17

1.6K 110 43
                                    

"Her şey hazır değil mi?"  Dedi Taehyung elindeki mumları pastaya dizerken.

Bugün Jungkook'un doğum günüydü ve çocuklar yoğun çalışma tempolarının arasında ufak da olsa bir sürpriz hazırlamak istediler ve odayı süsleyerek Jungkook'un sevdiği pastayı aldılar. Şimdi Jungkook'u markete yollamış, gelmesini bekliyorlardı. Jungkook öncesinde gerek olmadığını söylese e çocuklar ona belli etmeden her şeyi ayarlamıştı elbette. 

"Hazır hazır. Bir tek Jungkook kaldı." Namjoon da süsleri tekrar kontrol ederken mumları yakmak için çakmağı hazırladı.

"Aşağıdaki kapının sesi geldi. Geliyor. Yak hadi mumları Namjoon."

Yoongi hızla ışığı kapatırken Namjoon da mumları yakmıştı o sırada. Dış kapı yavaşça açılırken çocuklar odada sessizce bekliyor, Jungkook ise evdeki karanlığı çözemiyordu. Eliyle ışığı bularak açtığındaysa karşısında arkadaşlarını gördü.

"Sürpriz!"

Jungkook'un gözleri anın getirisiyle çoktan dolmuş, hızla adımlayarak arkadaşlarını kucaklamıştı. Kutlayacaklarını biliyordu elbette fakat istemsizce de duygulanıyordu bir yandan. Arkadaşları ona iyi ki doğdun dileklerini dilerken Jungkook'u kolundan tutarak pastanın yanına getirdiler.

"Hadi dilek tut."

Jimin elleriyle sevgilisinin omzunu sıkıyordu o esnada. Heyecanlandığını ve duygusallaştığını bildiği için destek çıkmaya çalışıyordu kendince.

"Tuttum, üflüyorum." Jungkook arkadaşlarına kısa bir bakış atarak mumları üflediğinde odada alkış sesleri tekrar yükseldi. 

Hoseok tabakları ve pasta bıçağını masaya yerleştirip pastayı keserken, Jin de içecekleri dolduruyordu.

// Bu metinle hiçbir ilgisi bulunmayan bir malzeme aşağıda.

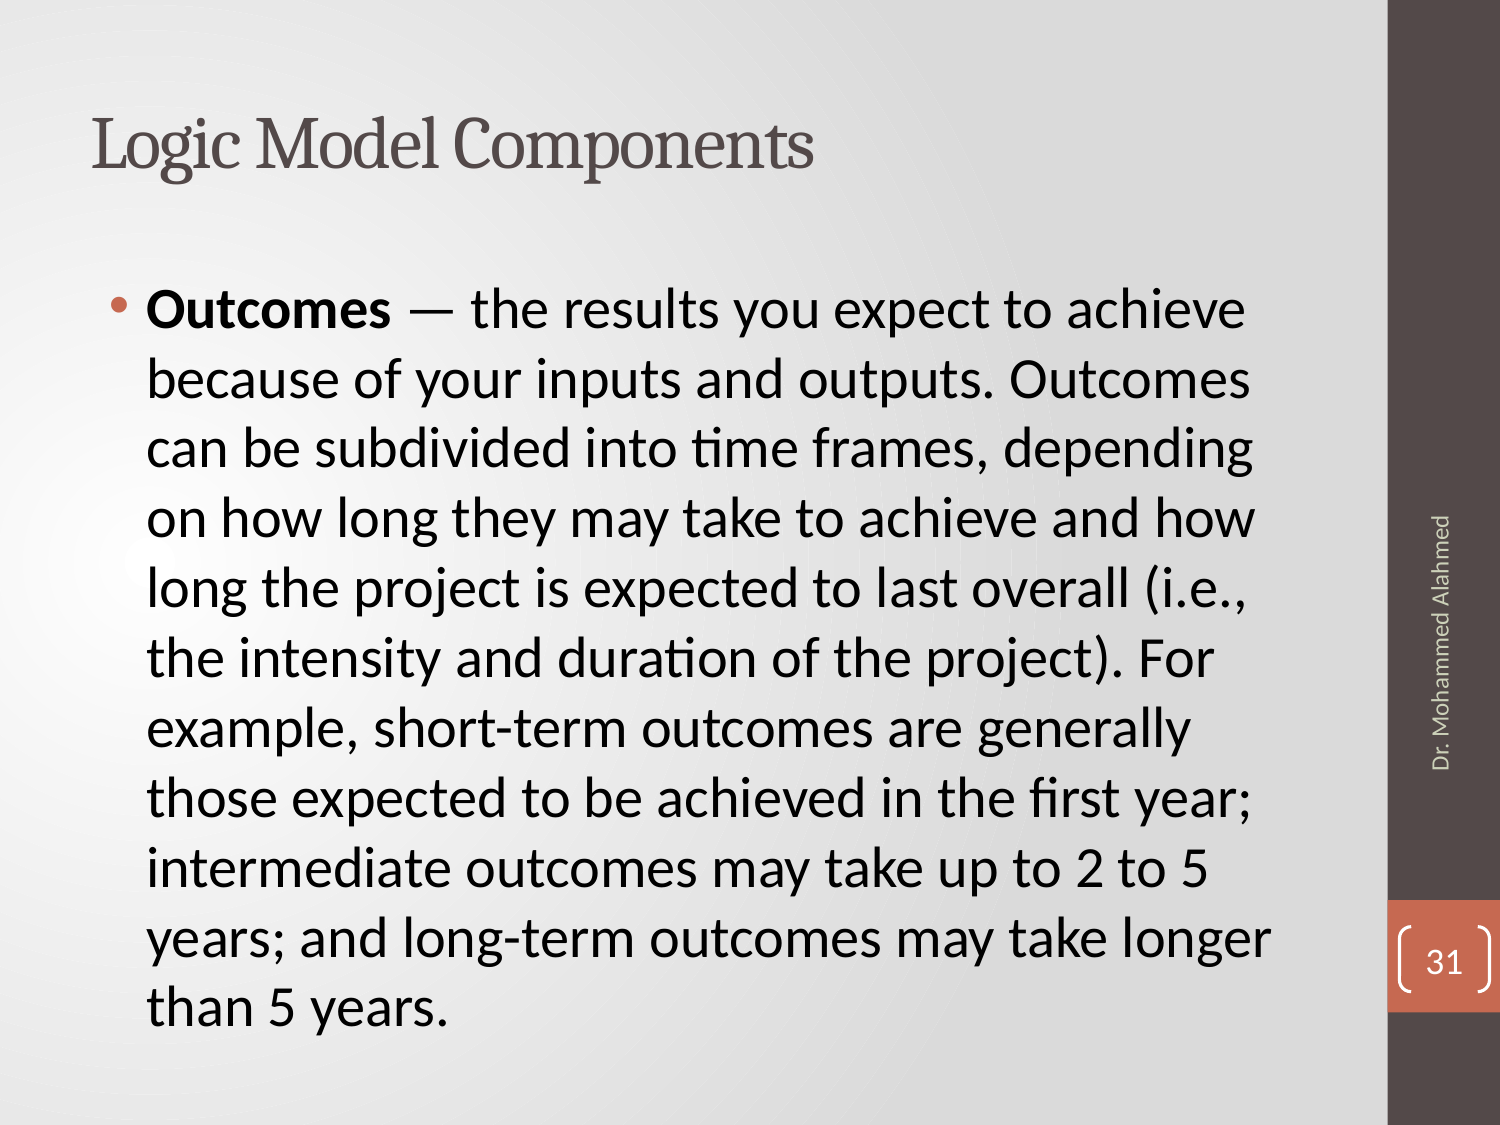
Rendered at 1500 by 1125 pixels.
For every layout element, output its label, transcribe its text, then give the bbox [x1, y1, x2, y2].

slide_number 31 [1397, 925, 1492, 994]
list Outcomes — the results you expect to achieve because of your inputs and outputs. Outcomes can be subdivided into time frames, depending on how long they may take to achieve and how long the project is expected to last overall (i.e., the intensity and duration of the project). For example, short-term outcomes are generally those expected to be achieved in the first year; intermediate outcomes may take up to 2 to 5 years; and long-term outcomes may take longer than 5 years. [75, 262, 1325, 1050]
footer Dr. Mohammed Alahmed [1408, 500, 1469, 889]
title Logic Model Components [75, 45, 1325, 233]
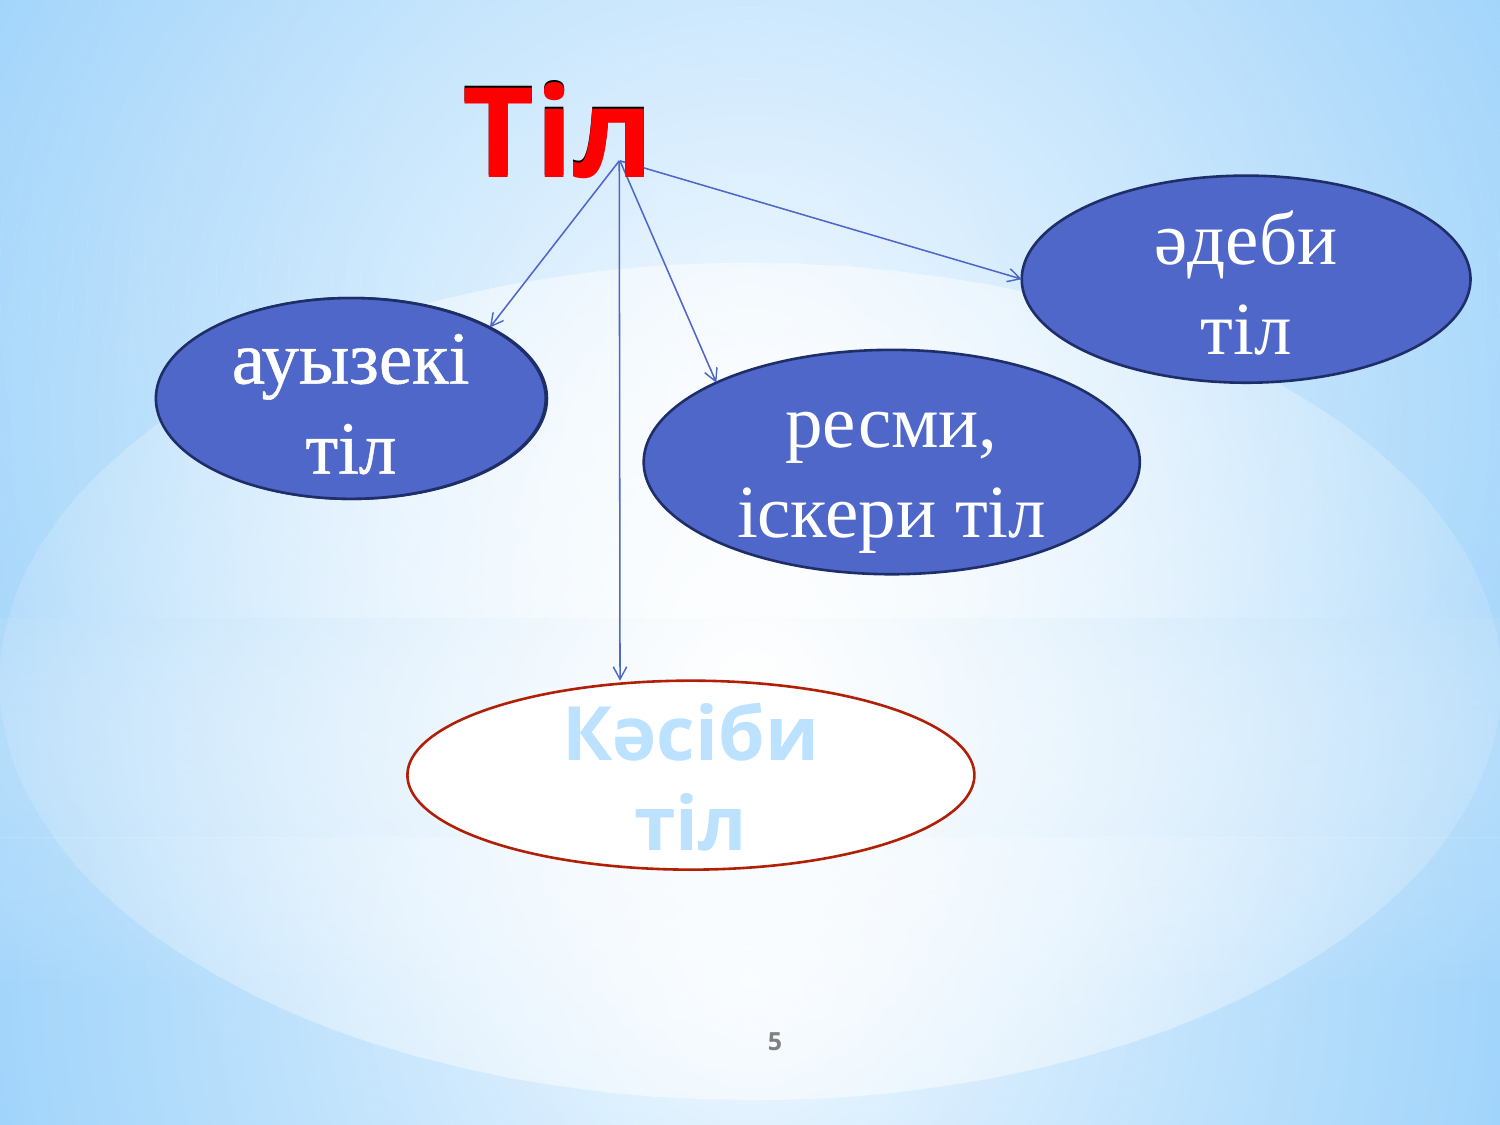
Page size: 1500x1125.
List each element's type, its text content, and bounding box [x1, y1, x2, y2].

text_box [489, 160, 615, 328]
text_box Тіл [17, 44, 1500, 954]
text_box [627, 288, 717, 383]
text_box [621, 160, 1023, 280]
slide_number 5 [624, 1012, 925, 1073]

Bu yoğun tempolarının arasında bu ara onlara iyi gelmişti. Şimdi ellerinde pastaları, gönüllerinden geçtiğince gülüyor ve sohbet ediyorlardı. Böyle zamanlar onlar için çok ama çok kıymetliydi. Bir ada olmayı seviyorlardı. 

#

"Doğum gününden zevk aldın mı?"Jimin ve Jungkook gecenin kalanını beraber geçirmeye karar vermişlerdi ve şimdi koltukta birlikte uzanırken sormuştu Jimin. 

"Elbette beğendim. Siz yanımda olduğunuz sürece ben hep mutluyum."

"Biliyorum sevgilim. Yarın sabah uçuşumuz var fakat benim hiç uyuyasım da yok." Dedi Jimin kollarını sardığı bedene iyice sokulurken.

"Benim de yok gerçekten fakat uyumamız da gerekiyor. Ruh gibi dolaşmak istemeyiz değil mi hayatım?"

"Öyle sevgilim öyle."

Birkaç saniye oluşan sessizliği bozan şey ise Jungkook'un telefonuna gelen mesaj sesiydi. Arkadaşlarından doğum günü mesajı geldiğini umarak eline aldığı telefonu açıp, gelen videoya tıkladığında kesinlikle bunu görmeyi beklemiyordu. Çünkü videoda Jimin bir kız ile beraber pratik odasında oldukça samimi bir şekilde dans ediyordu. Bu nasıl olurdu? Jungkook'un çatılan kaşlarını fark ettiğinde Jimin yerinden doğruldu ve telefonu sevgilisinin elinden çekerek ekrana bakmasıyla başından kaynar sular dökülmesi bir olmuştu. Bu...Bu gerçek olamazdı.

"Jungkook inan bana bu doğru de-" Jimin'in sözünü kesen şey ise Jungkook'un ani olarak ayağa fırlamasıydı.

"Doğru olanı anlat o zaman Jimin çünkü inan bana şuan içimdeki siniri tarif edemem."

"Dün pratik yaptığımda Lee Hyori geldi ve bana birkaç hareket göstermemi istediğini söyledi. Onu reddetmek için bir sebebim yoktu çünkü arkadaşımızdı ve şirkette sık sık herkes birbirine bir şey göster. Ama inan bana bu kadar yakın değildik Jungkook."